Legislators Talk Gay Marriage Ban





“Action springs not from thought, but from a readiness for responsibility.” Dietrich Bonhoeffer

I quote from a Lutheran minister, because he stood up to challenge the hatred in his society. We need to do the same.
SeaCraig
The good news is the number of federal cases going our way showing the government has no Fourteenth Amendment reason to discriminate against us. If a gay marriage ban is deemed unconstitutional on a federal level it won't matter what the states do.

IMHO, the bigger issue is the lack of any notion of separation of church and state. Many, most on the right, don't even think there should be that separation or understand what it means.
BigBlueCowboy
Look, I have no problem with churches, synagogues, temples, ministers, priests, nuns, or rabbis being politically engaged. and I have no problem with politicians speaking in churches, synagogues, or temples. The Civil rights movement was led by Christian ministers (the Rev. Dr. MLK, the Rev. Andrew Young, the Rev. Jesse Jackson). Barney Frank's predecessor in the House was a Jesuit priest. Countless men and women of the cloth and religious persons have stood up to injustice and demanded political change because of their religious faith. Separation of church and state does not mean political neutrality, apathy, or antipathy.

What they are doing here is wrong. That is why we need to challenge their assumptions and their arguments. The Republican Part, as it is today, and the Tea Party engages in exploiting fear. We need to counter that.
SeaCraig
QUOTE(BigBlueCowboy @ Sep 9 2011, 08:13 AM) *

Look, I have no problem with churches, synagogues, temples, ministers, priests, nuns, or rabbis being politically engaged. and I have no problem with politicians speaking in churches, synagogues, or temples. The Civil rights movement was led by Christian ministers (the Rev. Dr. MLK, the Rev. Andrew Young, the Rev. Jesse Jackson). Barney Frank's predecessor in the House was a Jesuit priest. Countless men and women of the cloth and religious persons have stood up to injustice and demanded political change because of their religious faith. Separation of church and state does not mean political neutrality, apathy, or antipathy.

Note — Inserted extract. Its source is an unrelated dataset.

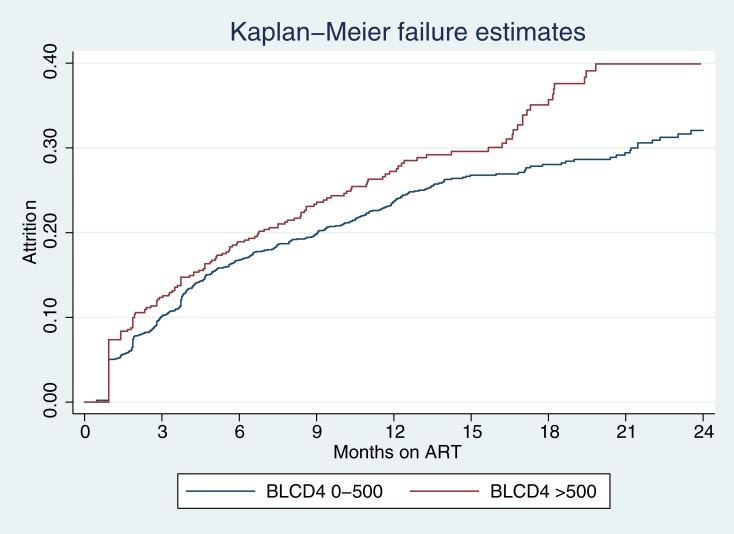
Kaplan Meir failure estimates for attrition stratified by baseline CD4 cell count.BLCD4: Baseline CD4 cell count in cells/μL. Log-rank test for equality of survivor functions: P = 0.02.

What they are doing here is wrong. That is why we need to challenge their assumptions and their arguments. The Republican Part, as it is today, and the Tea Party engages in exploiting fear. We need to counter that.
Once I hit post I knew I wasn't clear enough...the separation violation is trying to enact a religious idea, i.e. no gay marriage, for the entire society. I think the counter to it is helping them understand that if we ever had a government that didn't believe in god that they would be trying to do the same things they're trying to do now. That the country is broader than one group.